Monday, Mar. 03, 1975
Other Decisions
> The court also decided, 7-2, that the IRS may require banks to disclose depositors' names and other records when the taxmen have reason to be suspicious of large deposits or transactions. The decision, said worried Dissenters Potter Stewart and William O. Douglas, could let the IRS go off on "shot-in-the-dark" hunting expeditions. Speaking for the majority, Chief Justice Warren Burger conceded the problem but insisted that courts could deal with it by keeping careful limits on the IRS power. After all. Burger added, many taxpayers innocently "hide large amounts of currency in odd places out of a fear of banks"--a fear that last week's decision will not diminish.
> Guilty pleas keep the judicial system alive, if not exactly well. They dispose of more than 90% of urban criminal cases.

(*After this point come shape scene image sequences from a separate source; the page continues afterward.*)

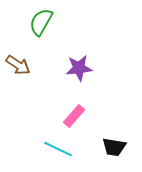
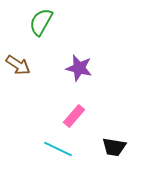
purple star: rotated 20 degrees clockwise
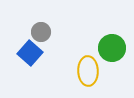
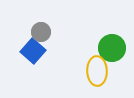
blue square: moved 3 px right, 2 px up
yellow ellipse: moved 9 px right
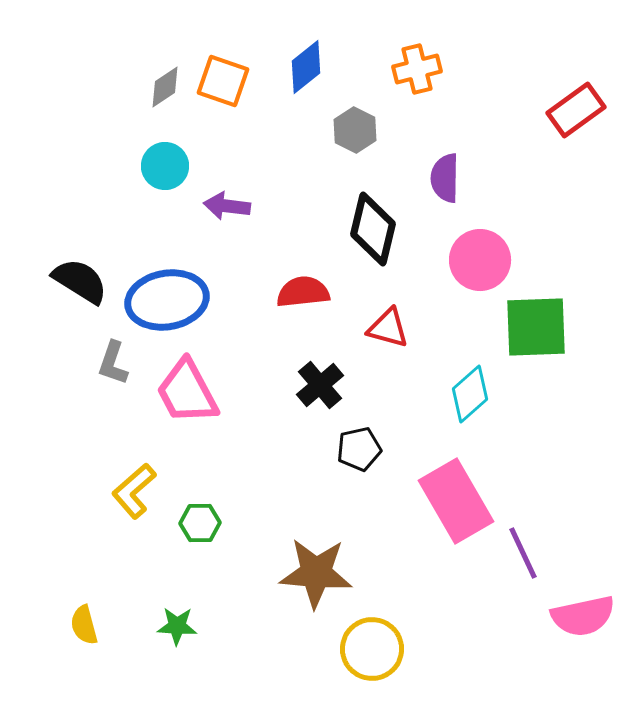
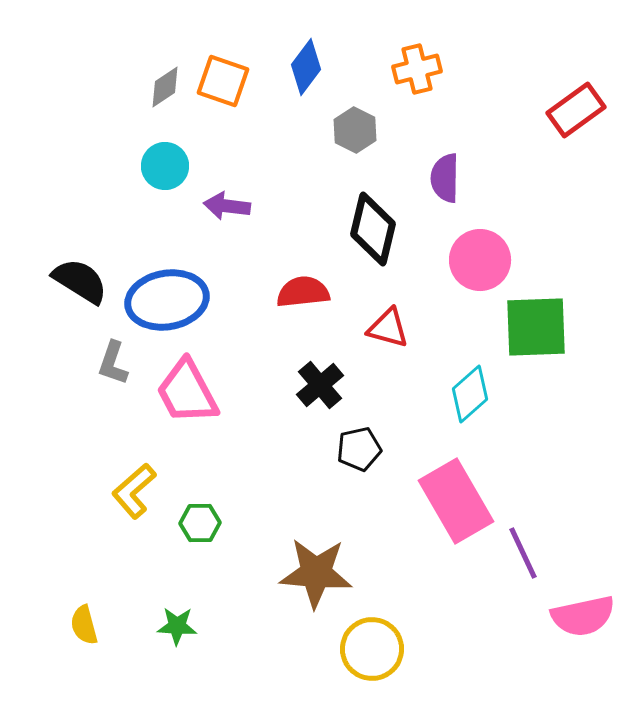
blue diamond: rotated 14 degrees counterclockwise
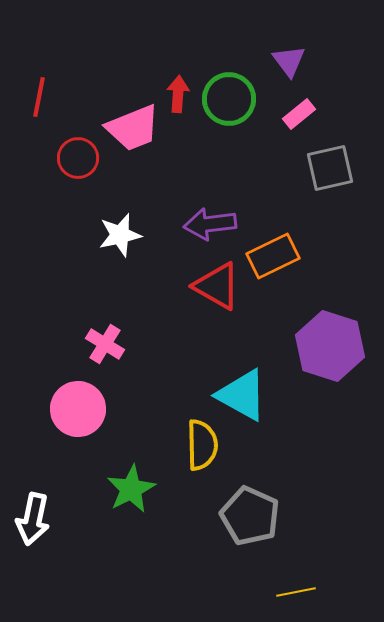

But they also normally end a defendant's right to a constitutional challenge of his arrest or the evidence gathered for use against him. To protect that right, New York and California have both provided that even though a prisoner pleads guilty, he may still mount a constitutional attack with an appeal in state courts. But may that attack continue into federal courts via a habeas corpus petition? In a heroin possession case, a four-man minority argued that "the great writ was not designed as a means of freeing persons who have voluntarily confessed guilt." Justices Potter Stewart, William Brennan, William Douglas, Thurgood Marshall and Harry Blackmun endorsed the procedure as a practical way of permitting "the constitutional issues [to] be litigated without the necessity of going through ... a trial." The result may be more guilty pleas --meaning fewer trials for state courts --but perhaps also more habeas petitions and thus a heavier burden for federal judges.
> Another 5-4 vote led to the imposition of at least $2 million in fines on the Continental Baking Company, which had bought three smaller firms in alleged violation of a 1962 consent agreement with the Justice Department. Lower courts ruled that Continental --itself now part of ITT--should pay a single fine of $5,000 for each illegal acquisition. The majority insisted that firm antitrust enforcement requires a daily $1,000 fine for as long as the companies are improperly retained. The tough decision raised court watchers' eyebrows for another reason. The majority had taken an essentially liberal trustbusting position, and the critical fifth vote was that of Harry Blackmun. In the guilty-plea case, Blackmun's had also been the fifth vote. He and Warren Burger, close friends since childhood, have long been called the "Minnesota twins" for their conservative voting records on the court. Experts are now wondering if Blackmun has begun to set a separate and more liberal course.